RECORDS FOR PROCESSING:
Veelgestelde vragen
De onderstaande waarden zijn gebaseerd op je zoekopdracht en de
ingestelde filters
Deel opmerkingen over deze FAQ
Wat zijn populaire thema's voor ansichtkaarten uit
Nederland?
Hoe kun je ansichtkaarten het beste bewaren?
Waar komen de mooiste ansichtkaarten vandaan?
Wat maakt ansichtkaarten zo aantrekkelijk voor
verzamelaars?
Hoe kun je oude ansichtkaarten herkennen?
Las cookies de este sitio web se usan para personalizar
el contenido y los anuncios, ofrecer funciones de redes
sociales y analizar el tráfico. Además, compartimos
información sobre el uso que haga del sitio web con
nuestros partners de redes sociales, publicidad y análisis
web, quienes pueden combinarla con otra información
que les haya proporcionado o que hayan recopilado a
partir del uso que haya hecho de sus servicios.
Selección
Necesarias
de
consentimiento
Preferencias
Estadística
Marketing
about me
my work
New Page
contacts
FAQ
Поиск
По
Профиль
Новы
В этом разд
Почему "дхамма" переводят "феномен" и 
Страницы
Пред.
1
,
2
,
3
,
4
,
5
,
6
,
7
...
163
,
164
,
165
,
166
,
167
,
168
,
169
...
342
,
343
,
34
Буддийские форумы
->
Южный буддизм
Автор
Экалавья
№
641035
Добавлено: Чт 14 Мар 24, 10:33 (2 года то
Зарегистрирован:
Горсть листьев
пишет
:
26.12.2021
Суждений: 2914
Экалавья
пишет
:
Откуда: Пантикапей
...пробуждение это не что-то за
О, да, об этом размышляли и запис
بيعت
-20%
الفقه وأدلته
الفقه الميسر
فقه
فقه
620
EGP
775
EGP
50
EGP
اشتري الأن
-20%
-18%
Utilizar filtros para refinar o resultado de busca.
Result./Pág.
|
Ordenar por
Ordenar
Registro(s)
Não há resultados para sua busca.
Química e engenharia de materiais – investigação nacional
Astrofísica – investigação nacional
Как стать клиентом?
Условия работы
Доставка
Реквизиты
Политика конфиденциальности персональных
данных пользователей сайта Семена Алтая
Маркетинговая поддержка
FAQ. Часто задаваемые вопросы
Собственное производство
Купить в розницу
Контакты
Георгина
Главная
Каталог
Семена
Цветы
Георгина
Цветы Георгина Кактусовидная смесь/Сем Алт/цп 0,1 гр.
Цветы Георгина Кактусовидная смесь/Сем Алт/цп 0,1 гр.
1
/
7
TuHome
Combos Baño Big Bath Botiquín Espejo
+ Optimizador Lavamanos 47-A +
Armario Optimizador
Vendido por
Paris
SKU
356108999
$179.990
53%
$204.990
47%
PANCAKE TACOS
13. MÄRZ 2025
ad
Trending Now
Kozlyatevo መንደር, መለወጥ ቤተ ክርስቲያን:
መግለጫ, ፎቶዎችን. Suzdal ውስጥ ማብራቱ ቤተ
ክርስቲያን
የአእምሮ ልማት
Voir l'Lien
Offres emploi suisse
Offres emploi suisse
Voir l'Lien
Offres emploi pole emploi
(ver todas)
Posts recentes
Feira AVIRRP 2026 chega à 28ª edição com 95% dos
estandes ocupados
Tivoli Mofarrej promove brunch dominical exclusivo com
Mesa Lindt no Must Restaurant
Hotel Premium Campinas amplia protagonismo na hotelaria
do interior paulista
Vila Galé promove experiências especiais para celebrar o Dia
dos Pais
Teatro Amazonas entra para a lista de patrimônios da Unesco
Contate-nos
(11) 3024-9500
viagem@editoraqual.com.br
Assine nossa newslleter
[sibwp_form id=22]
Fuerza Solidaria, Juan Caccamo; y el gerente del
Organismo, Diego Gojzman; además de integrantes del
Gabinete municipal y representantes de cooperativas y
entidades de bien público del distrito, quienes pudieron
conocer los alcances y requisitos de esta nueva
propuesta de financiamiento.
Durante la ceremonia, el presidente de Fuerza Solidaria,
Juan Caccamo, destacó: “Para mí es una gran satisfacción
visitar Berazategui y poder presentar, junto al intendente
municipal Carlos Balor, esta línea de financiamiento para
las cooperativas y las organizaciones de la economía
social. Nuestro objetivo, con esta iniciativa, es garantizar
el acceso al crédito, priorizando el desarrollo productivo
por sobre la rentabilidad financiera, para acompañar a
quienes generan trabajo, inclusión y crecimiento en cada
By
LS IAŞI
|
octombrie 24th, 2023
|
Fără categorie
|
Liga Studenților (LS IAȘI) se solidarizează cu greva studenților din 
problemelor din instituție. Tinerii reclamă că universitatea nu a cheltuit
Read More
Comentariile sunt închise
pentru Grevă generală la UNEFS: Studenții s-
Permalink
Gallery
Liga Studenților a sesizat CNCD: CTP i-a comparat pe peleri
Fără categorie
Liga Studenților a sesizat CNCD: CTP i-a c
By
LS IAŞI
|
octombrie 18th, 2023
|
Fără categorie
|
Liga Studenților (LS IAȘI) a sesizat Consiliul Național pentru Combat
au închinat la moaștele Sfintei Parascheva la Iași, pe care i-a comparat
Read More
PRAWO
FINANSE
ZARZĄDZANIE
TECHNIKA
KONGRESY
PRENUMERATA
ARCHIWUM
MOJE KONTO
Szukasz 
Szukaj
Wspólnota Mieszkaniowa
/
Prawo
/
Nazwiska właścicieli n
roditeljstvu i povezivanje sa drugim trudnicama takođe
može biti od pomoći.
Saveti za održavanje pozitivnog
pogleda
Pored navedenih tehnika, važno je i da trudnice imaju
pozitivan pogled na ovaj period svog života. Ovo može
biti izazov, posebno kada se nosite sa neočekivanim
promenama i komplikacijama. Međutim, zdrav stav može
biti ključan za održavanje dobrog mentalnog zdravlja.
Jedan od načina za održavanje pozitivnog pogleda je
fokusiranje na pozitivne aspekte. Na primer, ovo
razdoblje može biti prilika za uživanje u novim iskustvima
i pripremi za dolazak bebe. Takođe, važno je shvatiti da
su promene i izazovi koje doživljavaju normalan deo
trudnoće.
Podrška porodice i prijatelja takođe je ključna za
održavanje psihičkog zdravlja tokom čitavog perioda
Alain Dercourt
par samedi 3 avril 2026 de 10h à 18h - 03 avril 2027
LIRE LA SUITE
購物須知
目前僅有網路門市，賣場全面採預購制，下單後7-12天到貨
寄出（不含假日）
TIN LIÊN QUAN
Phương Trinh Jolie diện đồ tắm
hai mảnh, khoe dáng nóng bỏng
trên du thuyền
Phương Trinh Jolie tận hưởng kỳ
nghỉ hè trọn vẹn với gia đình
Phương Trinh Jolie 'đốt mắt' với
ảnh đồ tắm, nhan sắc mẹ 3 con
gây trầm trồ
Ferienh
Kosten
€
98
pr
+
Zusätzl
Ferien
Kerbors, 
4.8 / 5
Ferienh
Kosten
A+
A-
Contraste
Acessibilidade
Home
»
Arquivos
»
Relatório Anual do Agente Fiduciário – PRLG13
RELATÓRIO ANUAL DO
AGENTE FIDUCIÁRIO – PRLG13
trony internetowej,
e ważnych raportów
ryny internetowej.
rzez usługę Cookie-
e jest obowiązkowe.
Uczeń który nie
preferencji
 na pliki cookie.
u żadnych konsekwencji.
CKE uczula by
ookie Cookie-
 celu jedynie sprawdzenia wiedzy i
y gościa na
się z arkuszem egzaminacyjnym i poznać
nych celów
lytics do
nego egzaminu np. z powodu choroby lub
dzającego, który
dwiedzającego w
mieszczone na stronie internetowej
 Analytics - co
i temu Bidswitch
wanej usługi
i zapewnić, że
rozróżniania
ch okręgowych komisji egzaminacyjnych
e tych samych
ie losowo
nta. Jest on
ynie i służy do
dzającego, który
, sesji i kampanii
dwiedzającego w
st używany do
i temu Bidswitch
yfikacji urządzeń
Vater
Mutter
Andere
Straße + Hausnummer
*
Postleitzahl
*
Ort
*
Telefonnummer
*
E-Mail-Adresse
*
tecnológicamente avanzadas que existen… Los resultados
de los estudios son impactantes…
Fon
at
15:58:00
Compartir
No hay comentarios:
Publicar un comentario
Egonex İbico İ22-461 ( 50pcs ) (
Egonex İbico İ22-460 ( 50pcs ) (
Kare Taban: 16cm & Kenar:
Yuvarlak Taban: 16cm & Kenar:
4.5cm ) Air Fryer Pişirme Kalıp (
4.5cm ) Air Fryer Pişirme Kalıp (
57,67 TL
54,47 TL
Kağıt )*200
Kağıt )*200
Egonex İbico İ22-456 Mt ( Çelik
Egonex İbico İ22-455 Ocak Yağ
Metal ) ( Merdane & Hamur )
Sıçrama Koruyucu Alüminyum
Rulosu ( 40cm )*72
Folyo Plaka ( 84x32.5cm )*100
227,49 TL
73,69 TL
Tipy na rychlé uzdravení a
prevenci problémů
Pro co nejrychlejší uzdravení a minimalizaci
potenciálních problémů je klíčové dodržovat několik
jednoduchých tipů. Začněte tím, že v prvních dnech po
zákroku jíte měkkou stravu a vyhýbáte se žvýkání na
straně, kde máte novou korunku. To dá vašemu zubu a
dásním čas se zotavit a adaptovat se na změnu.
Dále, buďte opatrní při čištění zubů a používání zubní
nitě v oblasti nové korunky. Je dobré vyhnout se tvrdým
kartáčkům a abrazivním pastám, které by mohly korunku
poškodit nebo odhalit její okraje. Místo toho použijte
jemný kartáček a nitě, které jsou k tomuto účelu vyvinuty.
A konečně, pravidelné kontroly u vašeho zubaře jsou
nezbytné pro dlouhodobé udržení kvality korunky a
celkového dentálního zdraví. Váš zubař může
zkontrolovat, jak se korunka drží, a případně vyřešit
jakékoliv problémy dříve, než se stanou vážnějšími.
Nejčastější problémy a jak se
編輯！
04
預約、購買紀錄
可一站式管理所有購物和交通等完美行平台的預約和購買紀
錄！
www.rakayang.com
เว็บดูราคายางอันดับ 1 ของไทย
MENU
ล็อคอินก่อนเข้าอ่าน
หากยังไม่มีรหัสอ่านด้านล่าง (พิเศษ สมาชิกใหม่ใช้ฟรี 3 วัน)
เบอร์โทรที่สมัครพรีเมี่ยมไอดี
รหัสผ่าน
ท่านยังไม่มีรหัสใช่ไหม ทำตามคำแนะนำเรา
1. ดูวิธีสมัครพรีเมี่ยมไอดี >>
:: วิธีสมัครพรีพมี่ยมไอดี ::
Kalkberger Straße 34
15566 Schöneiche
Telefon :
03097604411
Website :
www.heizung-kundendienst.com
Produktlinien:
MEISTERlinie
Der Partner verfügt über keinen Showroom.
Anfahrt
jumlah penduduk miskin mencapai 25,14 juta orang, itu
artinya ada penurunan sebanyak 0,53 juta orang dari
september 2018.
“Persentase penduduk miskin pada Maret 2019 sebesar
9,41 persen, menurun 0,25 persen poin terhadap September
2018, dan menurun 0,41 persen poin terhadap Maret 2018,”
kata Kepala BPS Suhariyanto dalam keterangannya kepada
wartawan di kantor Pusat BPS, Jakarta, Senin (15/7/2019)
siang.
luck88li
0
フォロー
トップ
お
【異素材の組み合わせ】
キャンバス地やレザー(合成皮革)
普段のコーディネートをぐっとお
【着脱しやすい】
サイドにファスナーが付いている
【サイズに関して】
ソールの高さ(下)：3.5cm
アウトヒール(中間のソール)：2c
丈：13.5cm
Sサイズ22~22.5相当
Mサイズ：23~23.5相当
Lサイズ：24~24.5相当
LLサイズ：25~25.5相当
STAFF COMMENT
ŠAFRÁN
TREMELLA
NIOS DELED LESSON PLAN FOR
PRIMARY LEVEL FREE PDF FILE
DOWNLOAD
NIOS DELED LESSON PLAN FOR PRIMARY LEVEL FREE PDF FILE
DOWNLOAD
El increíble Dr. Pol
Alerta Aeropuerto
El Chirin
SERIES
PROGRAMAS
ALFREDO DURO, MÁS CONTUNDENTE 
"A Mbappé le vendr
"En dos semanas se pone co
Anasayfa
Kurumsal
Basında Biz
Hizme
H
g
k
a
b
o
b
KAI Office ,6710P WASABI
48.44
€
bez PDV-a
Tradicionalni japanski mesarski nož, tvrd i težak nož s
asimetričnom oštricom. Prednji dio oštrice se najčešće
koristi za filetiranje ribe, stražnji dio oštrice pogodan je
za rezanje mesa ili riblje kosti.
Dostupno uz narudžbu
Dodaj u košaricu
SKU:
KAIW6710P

TASK GOAL: Write out again, word for word, every line from the beginning of the items up to and including the line with "nuestros partners de".

EXERCISE RESPONSE:
Veelgestelde vragen
De onderstaande waarden zijn gebaseerd op je zoekopdracht en de
ingestelde filters
Deel opmerkingen over deze FAQ
Wat zijn populaire thema's voor ansichtkaarten uit
Nederland?
Hoe kun je ansichtkaarten het beste bewaren?
Waar komen de mooiste ansichtkaarten vandaan?
Wat maakt ansichtkaarten zo aantrekkelijk voor
verzamelaars?
Hoe kun je oude ansichtkaarten herkennen?
Las cookies de este sitio web se usan para personalizar
el contenido y los anuncios, ofrecer funciones de redes
sociales y analizar el tráfico. Además, compartimos
información sobre el uso que haga del sitio web con
nuestros partners de redes sociales, publicidad y análisis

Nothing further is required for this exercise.